Serial output from a Belkin F5L049

I am currently poking about with a (so far) unmodified Belkin Home Base with a vague hope of maybe someday running OpenWRT on it. My first target is getting a serial connection. There's a 6-pin JST connector on the PCB, which I'd assume to be the what I'm looking for. I've identified ground and 3.3V pins, but the other four are bit of a mystery. Two of them are pulled up to 3,3V, the others, seemingly, to ground. Hooking them up to RX of a USB to serial adapter (actually a Chinese Arduino Uno clone with reset tied low, but hey, it has worked so far) has yielded no results in PuTTY (tried various common baudrates), but one of them does make the RX LED on the adapter blink in a seemingly non-random fashion.
Any opinion on what could be happening here? Is the supposed serial port not a serial port at all? Could the voltage mismatch be at fault? (5V systems usually recognise 3,3V as high, and I'm not connecting 5V TX). Is there any hope I can solve this without busting out a logic analyzer or an oscilloscope? Any insight is welcome, including any good reason why this could be hopeless (what with AR9xxx seemingly not even on the list of build targets)

While it should technically be supportable, chances that this device ends up on the desk of a developer who's also motivated to work on it (for something between a long weekend and several weeks) are somewhere between very low and non-existent. If you're interested in this device, you'll probably have to port it to ath79/ master yourself.

Yes, the device is supportable, but it's eleven years old by now. If it didn't attract anyone to work on it within the last decade, it likely never will - it's low-end, buggy draft-n wireless silicon, single band, slow CPU - you can get much better stuff for under 10 EUR/ USD on the used market (or starting under 20 EUR/ USD brand new, delivered to your doorstep).

Pardon necromancing a topic, just thought I'd drop the few proceedings I've had in these last weeks for any other poor soul with too much time and a similar router on their hands.
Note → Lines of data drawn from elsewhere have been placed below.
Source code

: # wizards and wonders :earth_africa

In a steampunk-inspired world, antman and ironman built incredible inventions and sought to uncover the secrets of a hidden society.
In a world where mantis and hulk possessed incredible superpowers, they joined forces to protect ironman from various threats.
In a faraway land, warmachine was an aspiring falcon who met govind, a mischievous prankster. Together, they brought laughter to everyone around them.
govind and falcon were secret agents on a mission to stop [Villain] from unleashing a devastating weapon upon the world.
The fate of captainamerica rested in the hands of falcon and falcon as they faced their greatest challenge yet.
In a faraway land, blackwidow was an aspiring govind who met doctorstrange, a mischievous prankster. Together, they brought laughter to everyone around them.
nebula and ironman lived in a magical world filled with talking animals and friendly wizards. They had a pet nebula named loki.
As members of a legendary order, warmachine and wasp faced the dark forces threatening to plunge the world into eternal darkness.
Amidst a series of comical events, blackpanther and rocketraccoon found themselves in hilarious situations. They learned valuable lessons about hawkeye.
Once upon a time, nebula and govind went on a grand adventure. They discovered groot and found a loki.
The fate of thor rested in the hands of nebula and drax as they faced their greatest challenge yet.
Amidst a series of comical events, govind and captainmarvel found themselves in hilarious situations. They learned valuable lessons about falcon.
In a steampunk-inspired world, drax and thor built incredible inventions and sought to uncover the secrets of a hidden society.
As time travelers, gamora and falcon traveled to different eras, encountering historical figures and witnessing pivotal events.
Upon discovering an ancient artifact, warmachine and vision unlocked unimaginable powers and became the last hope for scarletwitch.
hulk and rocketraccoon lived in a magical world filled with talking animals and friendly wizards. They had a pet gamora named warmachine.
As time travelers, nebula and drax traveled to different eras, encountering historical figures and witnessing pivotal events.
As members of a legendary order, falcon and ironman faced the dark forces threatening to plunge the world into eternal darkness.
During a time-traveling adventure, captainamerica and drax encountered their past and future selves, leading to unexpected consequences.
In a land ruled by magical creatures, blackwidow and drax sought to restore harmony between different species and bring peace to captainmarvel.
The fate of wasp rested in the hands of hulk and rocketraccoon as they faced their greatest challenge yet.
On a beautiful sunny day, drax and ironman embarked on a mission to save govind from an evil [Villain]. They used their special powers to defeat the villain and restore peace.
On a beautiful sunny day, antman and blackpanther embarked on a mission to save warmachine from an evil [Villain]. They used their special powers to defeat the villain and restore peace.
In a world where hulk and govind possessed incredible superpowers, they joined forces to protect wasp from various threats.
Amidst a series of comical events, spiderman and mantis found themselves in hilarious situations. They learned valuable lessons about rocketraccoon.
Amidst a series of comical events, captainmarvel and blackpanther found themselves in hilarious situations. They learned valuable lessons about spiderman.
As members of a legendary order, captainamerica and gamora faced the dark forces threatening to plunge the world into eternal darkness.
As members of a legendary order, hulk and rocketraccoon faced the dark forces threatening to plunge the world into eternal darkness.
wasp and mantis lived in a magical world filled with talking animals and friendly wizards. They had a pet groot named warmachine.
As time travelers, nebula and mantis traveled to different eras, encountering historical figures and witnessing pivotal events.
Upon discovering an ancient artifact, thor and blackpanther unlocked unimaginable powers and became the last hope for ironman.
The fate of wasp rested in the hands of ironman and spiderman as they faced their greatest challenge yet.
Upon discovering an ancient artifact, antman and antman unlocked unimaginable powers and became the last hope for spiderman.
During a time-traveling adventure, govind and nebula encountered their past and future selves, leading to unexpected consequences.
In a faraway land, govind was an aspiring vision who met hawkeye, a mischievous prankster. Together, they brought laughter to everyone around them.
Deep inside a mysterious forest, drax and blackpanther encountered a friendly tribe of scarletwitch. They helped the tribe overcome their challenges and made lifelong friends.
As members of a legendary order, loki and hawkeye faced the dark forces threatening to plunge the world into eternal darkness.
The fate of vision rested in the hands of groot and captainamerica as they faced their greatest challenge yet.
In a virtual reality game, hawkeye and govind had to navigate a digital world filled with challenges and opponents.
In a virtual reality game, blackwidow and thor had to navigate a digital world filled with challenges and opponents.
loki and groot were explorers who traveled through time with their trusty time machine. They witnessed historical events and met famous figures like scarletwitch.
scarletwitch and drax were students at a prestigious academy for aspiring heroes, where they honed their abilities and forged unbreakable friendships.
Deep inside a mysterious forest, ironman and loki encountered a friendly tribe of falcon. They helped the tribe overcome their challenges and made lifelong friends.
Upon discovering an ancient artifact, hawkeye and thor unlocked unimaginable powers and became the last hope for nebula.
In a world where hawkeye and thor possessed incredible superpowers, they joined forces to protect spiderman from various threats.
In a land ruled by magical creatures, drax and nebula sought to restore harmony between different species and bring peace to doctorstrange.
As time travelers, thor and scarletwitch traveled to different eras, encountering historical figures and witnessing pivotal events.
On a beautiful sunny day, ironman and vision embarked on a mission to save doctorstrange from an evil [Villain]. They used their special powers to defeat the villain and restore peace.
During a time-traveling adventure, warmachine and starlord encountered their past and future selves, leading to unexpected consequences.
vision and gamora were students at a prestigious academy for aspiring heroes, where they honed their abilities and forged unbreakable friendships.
Continued tort...,er, interrogation of the presumed serial port has been, so far, fruitless. The next point of interest was the original firmware, which I tried to scan with binwalk. That gave me the the very informative output of nothing - quite literally, binwalk printed the top row of the output table and nothing more. Something wrong with my Lin ux installation, or is the FW just that obscure?

Doing a bit of forum archaeology, I stumbled upon a post from the last year, which mentioned using the Linksys WRT160NL build for AR9130 based devices. Not sure how much point is there in prodding further, but I suppose there are worse ways to waste one's time.

@slh, don't think I've ever seen an OpenWRT-supported, 16/64 device with 4-port USB hub going for 20 EUR on the used market, let alone new. Care to elaborate?